Firenze processo di Riccardo Viti (Marco Mori/New Press Photo)
Firenze, 16 marzo 2017 - Condannato a 20 anni per omicidio: i difensori fanno ricorso in Cassazione. I difensori di Riccardo Viti, avvocati Eraldo e Francesco Stefani di Firenze, hanno depositato stamani a Roma il ricorso per Cassazione contro la sentenza di appello che lo condanna a 20 anni di carcere per l'omicidio volontario aggravato della romena Andreea Zamfir, 26 anni, prostituta che legò e a cui inflisse sevizie per motivi sessuali, causandone così la morte.
L'omicidio avvenne sotto un viadotto a Firenze il 5 maggio 2014. I difensori di Viti chiedono alla Corte di Cassazione l'annullamento della condanna in un ricorso di 150 pagine dove si richiede la riqualificazione del reato, da omicidio volontario in omicidio colposo, e in cui vengono mossi vari rilievi alla stessa sentenza della corte di assise di appello di Firenze.
Tra questi, spiegano i difensori, ci sono diverse 'omesse motivazioni' in alcuni passaggi principali del processo, come in un'ordinanza che non avrebbe motivato il 'no' all'audizione di un nuovo testimone proposto dalla difesa, che lo considera 'teste-chiave'. Inoltre il ricorso alla Suprema Corte critica anche l'omessa motivazione sulla mancata riqualificazione del reato da omicidio volontario a omicidio preterintenzionale in subordine all'omicidio colposo, come invece chiedeva la difesa (ma i giudici furono di parere diverso).

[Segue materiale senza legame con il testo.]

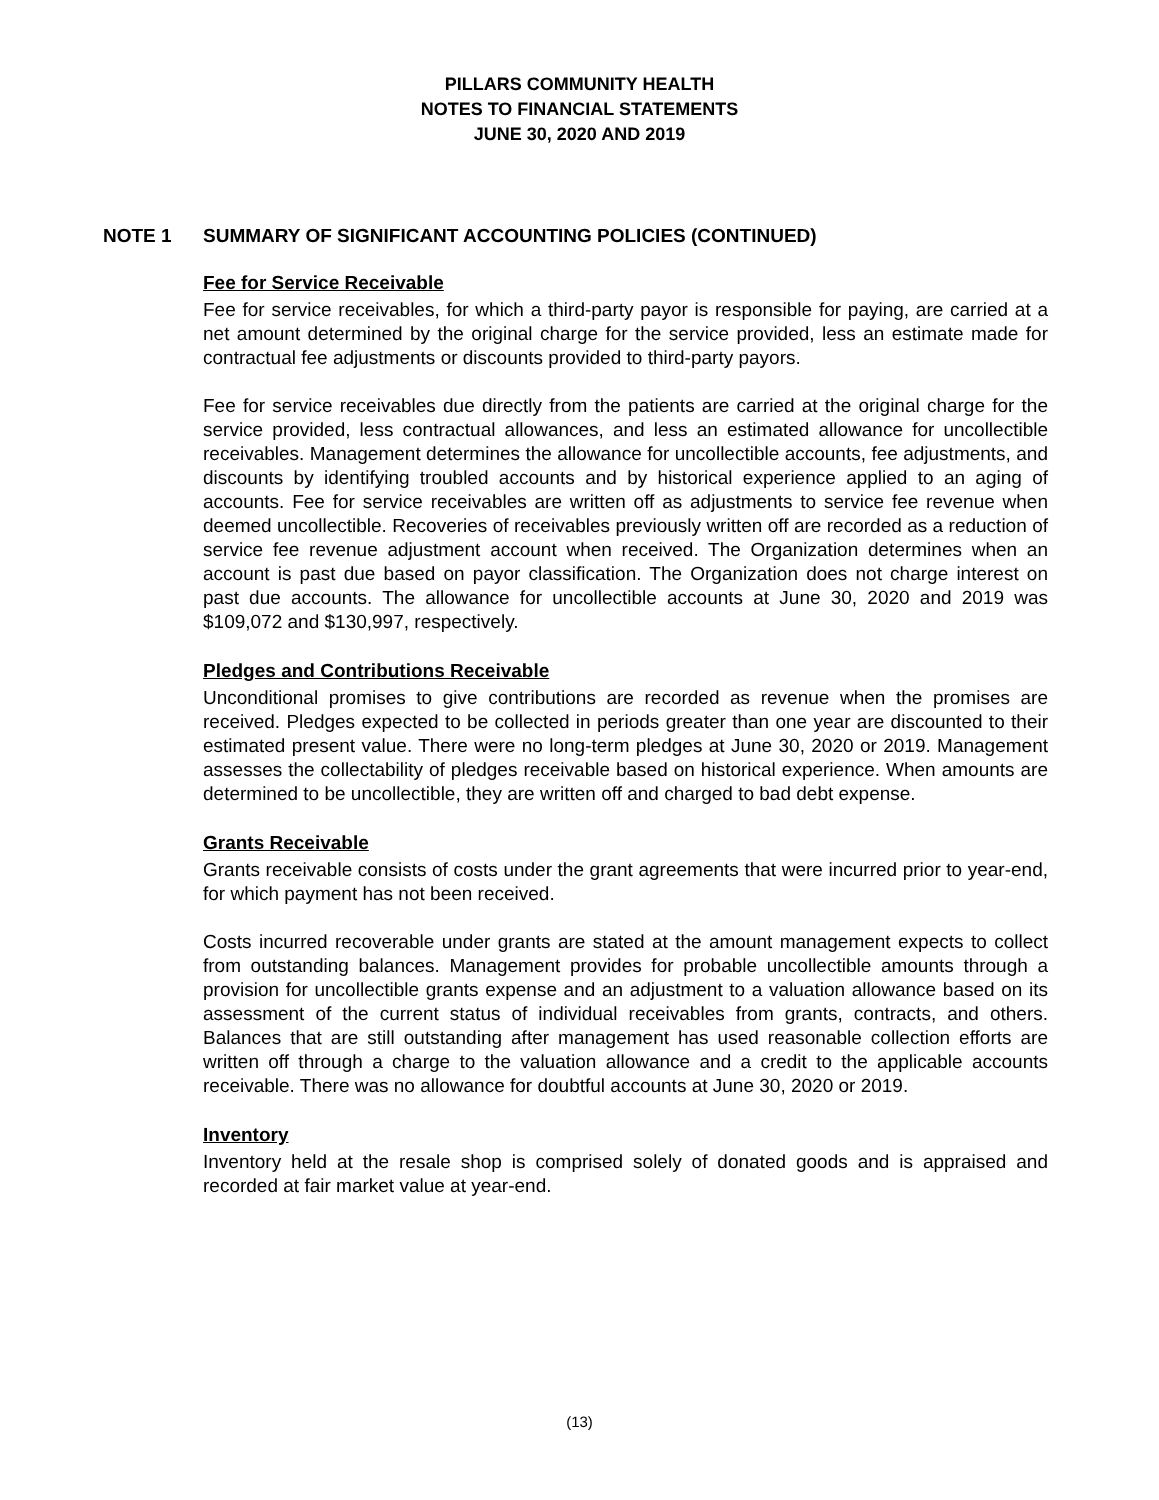PILLARS COMMUNITY HEALTH
NOTES TO FINANCIAL STATEMENTS
JUNE 30, 2020 AND 2019
NOTE 1 SUMMARY OF SIGNIFICANT ACCOUNTING POLICIES (CONTINUED)
Fee for Service Receivable
Fee for service receivables, for which a third-party payor is responsible for paying, are carried at a net amount determined by the original charge for the service provided, less an estimate made for contractual fee adjustments or discounts provided to third-party payors.
Fee for service receivables due directly from the patients are carried at the original charge for the service provided, less contractual allowances, and less an estimated allowance for uncollectible receivables. Management determines the allowance for uncollectible accounts, fee adjustments, and discounts by identifying troubled accounts and by historical experience applied to an aging of accounts. Fee for service receivables are written off as adjustments to service fee revenue when deemed uncollectible. Recoveries of receivables previously written off are recorded as a reduction of service fee revenue adjustment account when received. The Organization determines when an account is past due based on payor classification. The Organization does not charge interest on past due accounts. The allowance for uncollectible accounts at June 30, 2020 and 2019 was $109,072 and $130,997, respectively.
Pledges and Contributions Receivable
Unconditional promises to give contributions are recorded as revenue when the promises are received. Pledges expected to be collected in periods greater than one year are discounted to their estimated present value. There were no long-term pledges at June 30, 2020 or 2019. Management assesses the collectability of pledges receivable based on historical experience. When amounts are determined to be uncollectible, they are written off and charged to bad debt expense.
Grants Receivable
Grants receivable consists of costs under the grant agreements that were incurred prior to year-end, for which payment has not been received.
Costs incurred recoverable under grants are stated at the amount management expects to collect from outstanding balances. Management provides for probable uncollectible amounts through a provision for uncollectible grants expense and an adjustment to a valuation allowance based on its assessment of the current status of individual receivables from grants, contracts, and others. Balances that are still outstanding after management has used reasonable collection efforts are written off through a charge to the valuation allowance and a credit to the applicable accounts receivable. There was no allowance for doubtful accounts at June 30, 2020 or 2019.
Inventory
Inventory held at the resale shop is comprised solely of donated goods and is appraised and recorded at fair market value at year-end.
(13)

La difesa di Viti evidenzia pure che in altre accuse di rapina e violenza sessuale ad altre prostitute, una mezza dozzina di episodi diversi dall'omicidio della romena, i giudici di appello non hanno motivato perché tali reati sussistono. Il ricorso ricorda anche che Viti aveva chiesto di essere presente in aula al processo di appello (3 novembre 2016, unica udienza), ma non venne trasportato dal carcere e il processo si svolse senza la sua presenza. Riccardo Viti è sempre nel carcere di Sollicciano e, anche per non subire eventuali ritorsioni da parte degli altri detenuti, continua a rimanere recluso nella sezione protetta del penitenziario.